Interface Digital Classroom dirigée par Benjamin Laurent. (Mission laïque française)

Mais comment leur avez-vous demandé de faire cet exercice?
Je leur ai envoyé une vidéo avec un chanteur d’opéra jouant une phrase sur une seule note, puis deux notes, puis trois, jusqu’à cinq ou six notes. Et j’ai réalisé avec le chanteur que Ravel était en phase avec cette approche. Mais il fallait s’arrêter là à cause de la pandémie et de l’incarcération, c’est-à-dire lorsque j’avais l’intention de mettre leurs dialogues en musique à partir de leur pratique.
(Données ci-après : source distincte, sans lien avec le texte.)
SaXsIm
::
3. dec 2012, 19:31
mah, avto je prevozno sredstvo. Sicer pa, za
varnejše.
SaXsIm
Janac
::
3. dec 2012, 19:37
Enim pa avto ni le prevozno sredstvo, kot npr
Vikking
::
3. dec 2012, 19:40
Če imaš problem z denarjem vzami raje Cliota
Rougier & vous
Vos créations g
L’Opéra est aussi une performance, un jeu d’acteurs, d’actrices, une mise en scène … cette dimension fait-elle partie du projet?
Oui, c’est ce que j’avais l’intention de faire. Je voulais leur proposer de proposer une mise en scène ou une mise en scène. Je leur ai demandé de dessiner des costumes, de concevoir un décor ou d’attribuer des rôles à des groupes d’artistes … pour réfléchir à la manière de faire exister la scène pour un public. En fin de compte, chaque classe aurait dû filmer ou enregistrer l’interprétation de leur scène pour la partager sur le réseau avec les autres classes.

Donc, ce processus a été suspendu?
Pas exactement, cela continue sous des formes appropriées. Comme nous sommes confrontés à une pandémie, chaque pays est affecté différemment. Cependant, tous les enfants ont une chose en commun: ils ne vont pas à l’école. Ce projet est un travail collectif dont je suis la plaque tournante, mais est encadré par un enseignant local. Je ne peux pas travailler au cas par cas, individuellement, mon intervention est pour des classes entières. Un autre problème, tous les enfants
ne pas avoir accès à un ordinateur à la maison. Sans le matériel disponible à
l’école, impossible pour certains de suivre le projet.
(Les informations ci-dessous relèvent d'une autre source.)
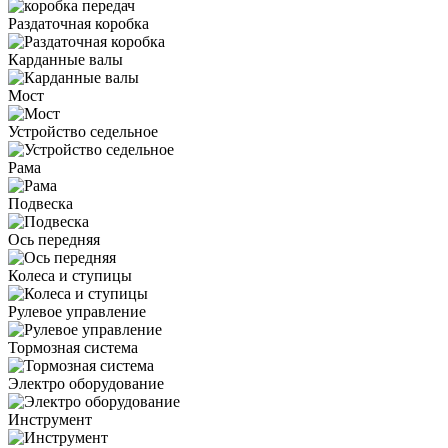
Раздаточная коробка
Карданные валы
Мост
Устройство седельное
Рама
Подвеска
Ось передняя
Колеса и ступицы
Рулевое управление
Тормозная система
Электро оборудование
Инструмент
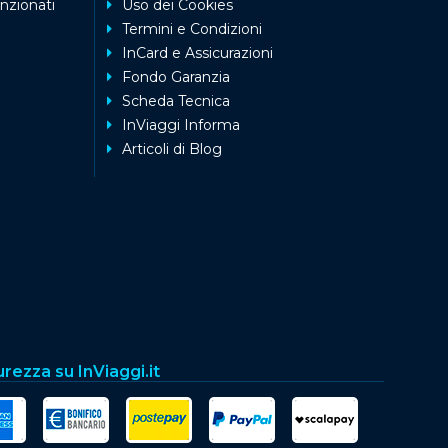
nzionati
Uso dei Cookies
Termini e Condizioni
InCard e Assicurazioni
Fondo Garanzia
Scheda Tecnica
InViaggi Informa
Articoli di Blog
urezza su InViaggi.it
Comment se déroule ce travail externe?
Je publie régulièrement mes instructions sur la plateforme numérique commune. Et chaque enseignant responsable de chaque classe qui reçoit mon message le partage avec ses élèves qui à leur tour y répondent. Ils peuvent m’interroger à tout moment du jour ou de la nuit. Je reçois des questions, des problèmes rencontrés, ils me parlent de leur enthousiasme ou critique, etc. L’importance de la plateforme est aussi que chaque réflexion et mes réponses soient lisibles pour tout le monde. Cela crée des contacts entre des enfants à des milliers de kilomètres autour d’un projet et sans lesquels ils n’auraient jamais échangé.

Ce dont je rêvais, c’est que les classes échangeaient leurs plans. Par exemple, demandez à la classe de Bamako de présenter le cahier de l’élève de Palma de Majorque, etc. Mais c’est aussi possible une autre fois, le projet sera renouvelé l’année prochaine. Cela créerait une communauté internationale reliée par le même projet musical, ce serait le plus grand succès.